BIT – Business Information Technology Institute
- Abbreviation: BIT
- Formation: 2007
- Type: GmbH
- Purpose: Research
- Location: Mannheim, Baden-Wuerttemberg, Germany;
- Region served: Europe, Germany
- Director: Franz Steffens
- Affiliations: University of Mannheim
- Staff: 20
- Website: bit-institute.com^{[dead link]}

= Business Information Technology Institute =

The BIT – Business Information Technology Institute in Mannheim, Germany is a computer science and information systems research institute and affiliated with University of Mannheim. Under the leadership of Franz Steffens, president of the institute, BIT employs a staff of about 20 researchers. The BIT was established in Mannheim in 2007 and is still headquartered there. BIT is organized as a research group within the University of Mannheim and belongs to the Mannheim School of Computer Science and Mathematics. The institute addresses standard business application software and perceives itself as a mediator between science and enterprise practice.

* [Dataset]

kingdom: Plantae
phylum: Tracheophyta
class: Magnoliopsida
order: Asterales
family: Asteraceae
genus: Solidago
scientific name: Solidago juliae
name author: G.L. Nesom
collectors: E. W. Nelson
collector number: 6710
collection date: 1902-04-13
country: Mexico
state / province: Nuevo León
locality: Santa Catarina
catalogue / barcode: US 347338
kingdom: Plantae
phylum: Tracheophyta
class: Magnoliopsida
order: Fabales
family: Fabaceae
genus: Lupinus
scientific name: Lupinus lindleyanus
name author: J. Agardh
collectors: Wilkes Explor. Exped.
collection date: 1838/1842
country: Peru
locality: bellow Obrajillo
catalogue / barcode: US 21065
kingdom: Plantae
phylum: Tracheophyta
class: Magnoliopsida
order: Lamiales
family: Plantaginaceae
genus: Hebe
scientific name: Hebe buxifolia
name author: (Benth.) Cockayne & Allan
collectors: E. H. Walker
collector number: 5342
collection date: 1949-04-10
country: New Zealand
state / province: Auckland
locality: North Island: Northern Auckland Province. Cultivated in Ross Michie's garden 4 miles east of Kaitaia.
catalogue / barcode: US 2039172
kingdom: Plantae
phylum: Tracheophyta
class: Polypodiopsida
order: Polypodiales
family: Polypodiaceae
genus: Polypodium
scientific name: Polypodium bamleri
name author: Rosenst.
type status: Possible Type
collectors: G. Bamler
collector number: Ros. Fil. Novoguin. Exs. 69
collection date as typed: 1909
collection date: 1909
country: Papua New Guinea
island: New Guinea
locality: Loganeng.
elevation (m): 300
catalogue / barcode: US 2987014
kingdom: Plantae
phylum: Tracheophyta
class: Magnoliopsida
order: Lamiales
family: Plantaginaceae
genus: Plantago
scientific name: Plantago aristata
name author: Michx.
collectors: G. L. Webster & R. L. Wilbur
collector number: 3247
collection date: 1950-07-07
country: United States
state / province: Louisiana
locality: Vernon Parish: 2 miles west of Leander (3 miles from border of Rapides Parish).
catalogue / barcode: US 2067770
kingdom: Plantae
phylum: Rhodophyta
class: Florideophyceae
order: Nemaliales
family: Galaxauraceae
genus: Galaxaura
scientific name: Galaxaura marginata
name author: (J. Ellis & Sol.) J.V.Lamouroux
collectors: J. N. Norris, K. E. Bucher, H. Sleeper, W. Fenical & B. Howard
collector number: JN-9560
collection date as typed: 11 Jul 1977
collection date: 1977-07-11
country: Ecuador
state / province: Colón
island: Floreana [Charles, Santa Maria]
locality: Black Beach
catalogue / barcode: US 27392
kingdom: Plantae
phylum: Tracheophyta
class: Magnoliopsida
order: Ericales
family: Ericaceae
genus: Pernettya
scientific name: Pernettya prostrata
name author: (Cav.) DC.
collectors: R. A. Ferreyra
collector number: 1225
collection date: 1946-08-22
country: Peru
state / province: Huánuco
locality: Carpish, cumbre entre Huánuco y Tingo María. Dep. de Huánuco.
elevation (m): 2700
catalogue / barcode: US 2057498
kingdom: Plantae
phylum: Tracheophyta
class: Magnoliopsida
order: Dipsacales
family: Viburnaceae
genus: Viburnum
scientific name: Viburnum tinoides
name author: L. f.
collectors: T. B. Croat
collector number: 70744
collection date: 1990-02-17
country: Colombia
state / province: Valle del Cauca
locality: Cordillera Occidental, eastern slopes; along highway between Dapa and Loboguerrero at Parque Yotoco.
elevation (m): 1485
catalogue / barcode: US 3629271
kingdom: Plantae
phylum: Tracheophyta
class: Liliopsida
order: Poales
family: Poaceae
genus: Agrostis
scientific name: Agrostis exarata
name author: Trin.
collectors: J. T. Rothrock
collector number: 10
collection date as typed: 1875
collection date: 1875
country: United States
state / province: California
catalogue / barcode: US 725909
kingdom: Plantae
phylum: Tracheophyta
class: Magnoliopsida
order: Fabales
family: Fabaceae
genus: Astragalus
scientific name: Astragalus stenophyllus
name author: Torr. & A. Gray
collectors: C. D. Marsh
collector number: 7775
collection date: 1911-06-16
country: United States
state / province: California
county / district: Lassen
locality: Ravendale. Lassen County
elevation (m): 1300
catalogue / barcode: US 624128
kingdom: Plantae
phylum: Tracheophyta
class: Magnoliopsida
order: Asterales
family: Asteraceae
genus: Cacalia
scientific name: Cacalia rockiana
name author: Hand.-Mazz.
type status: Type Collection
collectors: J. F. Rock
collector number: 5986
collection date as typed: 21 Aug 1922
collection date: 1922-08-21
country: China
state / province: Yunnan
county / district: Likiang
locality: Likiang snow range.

* [Given instruction 1]
Answer these from the text on the Business Information Technology Institute:
(a) In what year was the institute established?
(b) About how many researchers does it employ?
(c) Which school of the University of Mannheim does it belong to?
* [Given instruction 2] From the text on the Business Information Technology Institute, give the passage starting at "The BIT – Business" and ending at "and enterprise practice." again, with "researchers" switched to "scientists".
* [Given instruction 3] Proceed with the text on the Business Information Technology Institute from its last sentence.

* [Task output 1]
(a) 2007
(b) About 20
(c) The Mannheim School of Computer Science and Mathematics

* [Task output 2]
The BIT – Business Information Technology Institute in Mannheim, Germany is a computer science and information systems research institute and affiliated with University of Mannheim. Under the leadership of Franz Steffens, president of the institute, BIT employs a staff of about 20 scientists. The BIT was established in Mannheim in 2007 and is still headquartered there. BIT is organized as a research group within the University of Mannheim and belongs to the Mannheim School of Computer Science and Mathematics. The institute addresses standard business application software and perceives itself as a mediator between science and enterprise practice.

* [Task output 3]
==Organization==
The BIT Institute headed by Professor Dr. Franz Steffens. It is located on the 4th floor of the Haus Oberrhein directly by Mannheims river bank. The BIT is subdivided into 3 pillars:

- Application Development I (large scale industry) where BIT is engaged in: Template based SAP ERP rollout; Knowledge Management in the Intranet; Data migration in SAP ERP; Enterprise Management; Building of a global Internet Platform
- Application Development II (medium-sized business) where BIT is working on: Adoption of a company wide business intelligence solution under usage of SAP NetWeaver BW; Implementation of customized scenarios for the management and operational reporting from the following fields of activity: Supply Chain Management, Finance and Controlling, Sales/Distribution and Production
- Software Lab where BIT installs prototypes analyzing software products under consideration of: Functionality, Architecture, Usability and Integration

== Research and Focus ==
The BIT Institute is focused on projects for organizational development and software rollouts in industry companies and projects in the area of developing standard business application systems with software vendors. The main focus of Research Group Information Systems is the comparative analysis of standard enterprise application systems, primarily under the consideration of technical and functional aspects. This includes systems concerning Enterprise Resource Planning (ERP). Here, the BIT is engaged in several research areas that are divided into six different research clusters:

- Business intelligence (BI)
- Customer Relationship Management (CRM)
- Enterprise Application Integration (EAI)
- Supply Chain Management (SCM)
- Supplier Relationship Management (SRM)
- Workflow Management (WfM)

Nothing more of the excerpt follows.